Harvey Dent, the virtuous, hard-nosed District Attorney, on the other hand, is referred to repeatedly as “Gotham’s White Knight.” In him, we see everything we want the savior of our city to be. He’s tough, he doesn’t back down, and he works within the law to defeat the bad guys. Sure, when Batman goes and snatches a criminal back from Hong Kong (in what can only be described as a nod at extraordinary rendition), Dent smilingly claims, “Hey, I don’t know how he got here, but he’s here and I’m gonna prosecute his ass.” In Dent, Batman sees someone who could finish the fight that he started and might allow him to hang up the cape and stop keeping ungodly hours out in the shadows. Harvey Dent - the White Knight - is America… at least he’s the America we’d like to be. While Batman - the Dark Knight - is the America we are.

And this is a Batman much more highly conflicted about his role than ever before. He’s an inspiration to novice crime-fighters, but they are sometimes more dangerous than helpful. He ends up using military-grade technology to temporarily invade the privacy of every citizen of Gotham in his search for the Joker. He works outside the law when it prevents others from catching criminals. He even beats up the Joker during an interrogation when time is of the essence. But he desperately wants to be done with all that and turn over the reins of crime fighting to Dent.

And the role of the Westernized World is… handed off. You see, this whole theory of mine started out based on some lines from Bruce Wayne’s girlfriend Rachel in the first film. She represented the West. Massive spoiler alert!!!: she dies in this flick. But the role that her character filled in Batman Begins is even more fully realized here as it is shifted onto the entire population of Gotham.

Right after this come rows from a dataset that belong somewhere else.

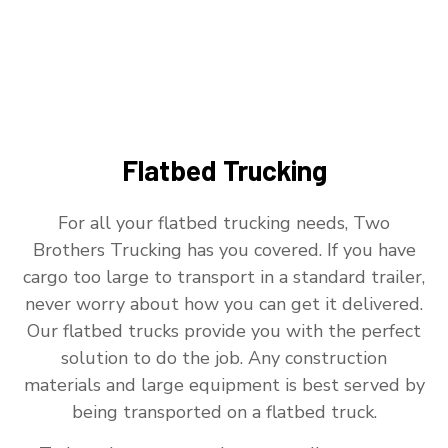
Flatbed Trucking
For all your flatbed trucking needs, Two
Brothers Trucking has you covered. If you have
cargo too large to transport in a standard trailer,
never worry about how you can get it delivered.
Our flatbed trucks provide you with the perfect
solution to do the job. Any construction
materials and large equipment is best served by
being transported on a flatbed truck.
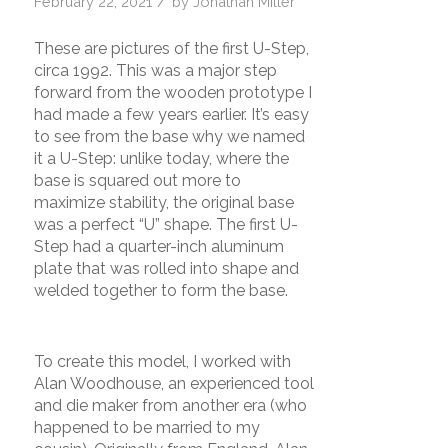
/
February 22, 2021
by
Jonathan Miller
These are pictures of the first U-Step,
circa 1992. This was a major step
forward from the wooden prototype I
had made a few years earlier. It’s easy
to see from the base why we named
it a U-Step: unlike today, where the
base is squared out more to
maximize stability, the original base
was a perfect “U” shape. The first U-
Step had a quarter-inch aluminum
plate that was rolled into shape and
welded together to form the base.
To create this model, I worked with
Alan Woodhouse, an experienced tool
and die maker from another era (who
happened to be married to my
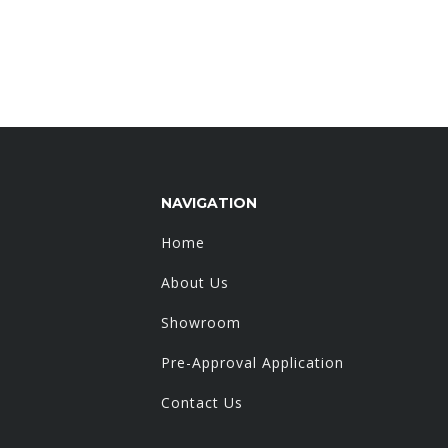
NAVIGATION
Home
About Us
Showroom
Pre-Approval Application
Contact Us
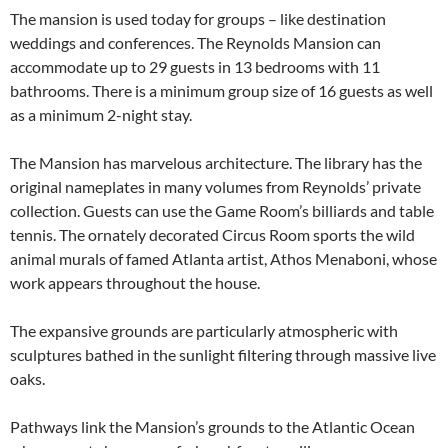
The mansion is used today for groups – like destination
weddings and conferences. The Reynolds Mansion can
accommodate up to 29 guests in 13 bedrooms with 11
bathrooms. There is a minimum group size of 16 guests as well
as a minimum 2-night stay.
The Mansion has marvelous architecture. The library has the
original nameplates in many volumes from Reynolds’ private
collection. Guests can use the Game Room’s billiards and table
tennis. The ornately decorated Circus Room sports the wild
animal murals of famed Atlanta artist, Athos Menaboni, whose
work appears throughout the house.
The expansive grounds are particularly atmospheric with
sculptures bathed in the sunlight filtering through massive live
oaks.
Pathways link the Mansion’s grounds to the Atlantic Ocean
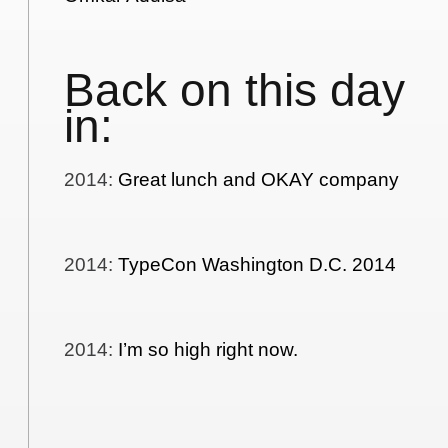
Back on this day
in:
2014
:
Great lunch and OKAY company
2014
:
TypeCon Washington D.C. 2014
2014
:
I’m so high right now.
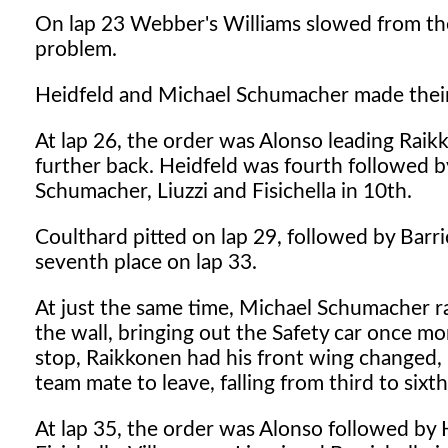
On lap 23 Webber's Williams slowed from the l
problem.
Heidfeld and Michael Schumacher made their f
At lap 26, the order was Alonso leading Rai
further back. Heidfeld was fourth followed b
Schumacher, Liuzzi and Fisichella in 10th.
Coulthard pitted on lap 29, followed by Barri
seventh place on lap 33.
At just the same time, Michael Schumacher ran
the wall, bringing out the Safety car once mo
stop, Raikkonen had his front wing changed, 
team mate to leave, falling from third to sixth
At lap 35, the order was Alonso followed by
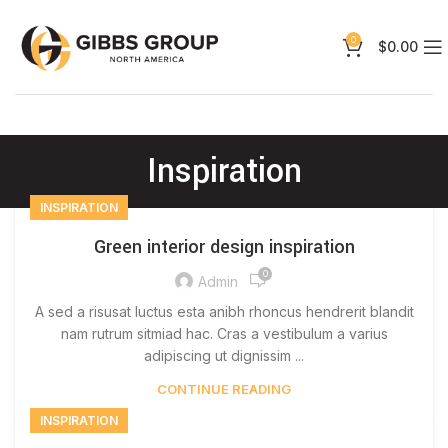
0
$
0.00
Inspiration
INSPIRATION
Green interior design inspiration
0
Admin
A sed a risusat luctus esta anibh rhoncus hendrerit blandit
nam rutrum sitmiad hac. Cras a vestibulum a varius
adipiscing ut dignissim ...
CONTINUE READING
INSPIRATION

Once the Joker starts laying out ultimatums for Batman, the populace calls for Batman to give up… and he considers it. In the ultimate hat tip to the “blame America first” crowd, he actually begins chastising himself for murders perpetrated by the Joker. And he does himself no favors in a fight against a man without rules by having certain lines that he absolutely will not cross and - more importantly - that everyone knows he will not cross. In short, he has a rep for playing hard but not playing dirty, and the Joker intends to exploit the hell out of that one chink in Batman’s armor.

And by the end of it all, the Joker is contained but not truly defeated, Harvey Dent is dead but is revered as an ideal that should be lived up to, and the citizenry of Gotham considers Batman a criminal even though he has been doing and will continue to do everything in his power to keep harm from ever befalling them. Along with Alfred’s line about watching the world burn, Dent gets to deliver one of the other ultimate truths of the film: “You either die a hero, or you live long enough to see yourself become the villain.” Has Batman become the villain? No. But perception equates to reality for the masses who don't know the full story.

America is still Batman. Still the one doing the thankless job. Still the one blamed for evil acts done by others. Still the one that will fight to make sure that the protected can live to curse our existence. We may not be the hero the people of Gotham want or even need right now, but we’re the one they’ve got and the one they deserve. So you can still say it and mean it – I’m Batman.